By inspection of both Valdez's and Miley's statistics, they don't really seem too in control of the game, because they have pretty low metrics across the board. Their wOBA and xwOBA are too high, and their speed metrics are low as well.
So in terms of performance it seems that Cluster 1 > Cluster 4 > Cluster 3 > Cluster 2.
Player Analysis
The above table retrieved data from FanGraphs.com.
By inspection of those we selected in the prior analyses, we note two things
Those in the same cluster have a very similar FIP differential
Those in the same cluster have a very similar WAR/IP in 2021, but not necessarily in 2022
Generally we don't see a trend of identifying undervalued-ness in this scenario, because their WAR/IP in 2022 was either around the same as the prior year or less. This means that generally, a high differential doesn't imply that there will be a rebound in the following season. Some players are to note such as Dillon Tate and Miguel Castro of cluster 4, which is interesting because we determined that cluster 4 was the most unskilled.
Miguel Castro shows the most improvement out of everyone in the table, and he showed promise in terms of his spin rate and pitch velocity.
But overall from this analysis, we cannot determine undervalued-ness from FIP differentials in K - means clustering, because we generally see underperformance in 2021 and 2022.
PCA
With the dimension reduction, we get the plot below, 12 dimensions mapped unto 2 dimensions. The reason why this is useful is because the PCA encapsulates most of the data and is also two dimensional, which is great for plotting.
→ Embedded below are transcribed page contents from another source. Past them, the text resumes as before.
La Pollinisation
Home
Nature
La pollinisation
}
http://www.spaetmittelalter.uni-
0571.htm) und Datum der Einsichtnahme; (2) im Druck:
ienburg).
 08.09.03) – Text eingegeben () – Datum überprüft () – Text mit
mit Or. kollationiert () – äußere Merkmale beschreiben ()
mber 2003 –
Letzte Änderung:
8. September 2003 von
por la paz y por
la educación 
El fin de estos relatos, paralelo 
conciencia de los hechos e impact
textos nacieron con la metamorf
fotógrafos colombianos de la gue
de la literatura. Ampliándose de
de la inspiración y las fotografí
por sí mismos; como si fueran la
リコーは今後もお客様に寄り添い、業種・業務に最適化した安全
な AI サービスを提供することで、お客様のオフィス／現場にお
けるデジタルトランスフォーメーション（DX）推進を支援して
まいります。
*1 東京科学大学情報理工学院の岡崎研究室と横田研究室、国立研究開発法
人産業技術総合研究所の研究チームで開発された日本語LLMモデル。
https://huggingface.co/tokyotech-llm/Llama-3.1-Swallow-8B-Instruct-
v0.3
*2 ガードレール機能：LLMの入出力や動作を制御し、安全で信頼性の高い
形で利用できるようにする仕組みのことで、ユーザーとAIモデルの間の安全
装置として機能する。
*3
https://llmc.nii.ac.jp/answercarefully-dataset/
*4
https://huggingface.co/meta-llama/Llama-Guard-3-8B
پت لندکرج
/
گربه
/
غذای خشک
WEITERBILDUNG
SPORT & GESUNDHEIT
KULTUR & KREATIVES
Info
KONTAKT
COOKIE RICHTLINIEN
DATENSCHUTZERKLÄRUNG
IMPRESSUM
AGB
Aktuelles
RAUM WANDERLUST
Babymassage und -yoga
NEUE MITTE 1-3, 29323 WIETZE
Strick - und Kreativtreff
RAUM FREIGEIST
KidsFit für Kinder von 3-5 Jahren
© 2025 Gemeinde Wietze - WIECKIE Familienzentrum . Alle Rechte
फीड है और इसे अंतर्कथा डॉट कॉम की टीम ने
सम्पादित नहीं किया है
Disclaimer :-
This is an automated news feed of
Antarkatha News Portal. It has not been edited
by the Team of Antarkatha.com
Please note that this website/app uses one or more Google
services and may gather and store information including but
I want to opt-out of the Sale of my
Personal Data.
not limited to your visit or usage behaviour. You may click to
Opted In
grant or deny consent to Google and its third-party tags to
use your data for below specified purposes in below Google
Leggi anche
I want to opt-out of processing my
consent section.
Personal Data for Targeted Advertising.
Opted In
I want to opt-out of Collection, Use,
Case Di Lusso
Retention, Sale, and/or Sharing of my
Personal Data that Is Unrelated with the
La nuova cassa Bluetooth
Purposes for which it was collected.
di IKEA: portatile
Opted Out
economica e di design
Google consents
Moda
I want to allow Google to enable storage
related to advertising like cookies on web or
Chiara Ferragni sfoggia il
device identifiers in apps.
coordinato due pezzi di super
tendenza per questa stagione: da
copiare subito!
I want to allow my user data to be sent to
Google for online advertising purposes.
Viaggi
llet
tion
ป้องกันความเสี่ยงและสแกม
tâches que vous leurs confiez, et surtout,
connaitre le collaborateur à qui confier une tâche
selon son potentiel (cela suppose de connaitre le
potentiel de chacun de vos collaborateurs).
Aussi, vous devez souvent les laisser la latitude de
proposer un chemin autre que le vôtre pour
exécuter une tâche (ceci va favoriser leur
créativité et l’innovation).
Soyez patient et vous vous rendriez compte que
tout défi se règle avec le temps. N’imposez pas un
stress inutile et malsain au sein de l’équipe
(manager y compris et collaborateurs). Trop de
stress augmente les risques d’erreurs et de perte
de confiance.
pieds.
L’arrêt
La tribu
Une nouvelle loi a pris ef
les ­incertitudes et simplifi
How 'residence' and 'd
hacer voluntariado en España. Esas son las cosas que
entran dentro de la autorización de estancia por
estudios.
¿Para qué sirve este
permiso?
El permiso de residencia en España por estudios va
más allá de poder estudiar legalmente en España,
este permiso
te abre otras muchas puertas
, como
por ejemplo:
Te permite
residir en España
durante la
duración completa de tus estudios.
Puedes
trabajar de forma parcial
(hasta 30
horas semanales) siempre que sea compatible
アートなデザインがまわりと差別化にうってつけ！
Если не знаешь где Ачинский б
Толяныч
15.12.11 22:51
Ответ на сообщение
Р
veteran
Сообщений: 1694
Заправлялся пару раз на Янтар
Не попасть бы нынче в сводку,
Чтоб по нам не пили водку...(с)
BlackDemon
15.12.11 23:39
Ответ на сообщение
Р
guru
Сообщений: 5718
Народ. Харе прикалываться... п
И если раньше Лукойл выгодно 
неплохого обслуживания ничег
Here we see the traditional output of a K - Means clustering plot, where our clusters seem to be well refined. Generally the clusters are localized around their cluster, and this is good, because it implies 10 centroids is adequate enough for this cluster analysis. It would seem that the clusters that lie on the edge of the scatter plot tend to be more dispersed, which might encourage further increasing of K. (It should me mentioned that due to the black box nature of PCA, the x and y axes don't have any actual meaning. It somewhat be interpreted as a conglomeration of the 12 dimensions of meaningful variables we had initially).
Conclusion
All in all we've determined that we cannot detect players who are undervalued because of their underperformance in one year from this analysis. It might prove useful to increase the amount of centroids to get more defined cluster edges, then to rerun our analysis.
Some improvements to this model scheme might be in the form of...
Running a LASSO/L1 regression (FIP ~ . ) because we can determine if all of our variables are actually significant when it comes to predicting our desired metric, FIP. This would allow us to do an early and interpretable dimension reduction.
To use a Gaussian mixtures approach alongside the K - Means algorithm. This is because Gaussian mixtures adds an uncertainty measure along with assignment to a cluster, which could help our selection of which players to analyze their WAR/IP.
Notes
I’m back! I’ve had a lack of motivation to write when the baseball season wasn’t in session, but now that it’s back, I’m here to write!
Over the pass few months I’ve been training in the ways of machine learning and modeling, so if you liked this type of ML analysis, more will come your way.
This season I’m looking at a couple teams, Dodgers (of course), Phillies, Guardians, and the Orioles.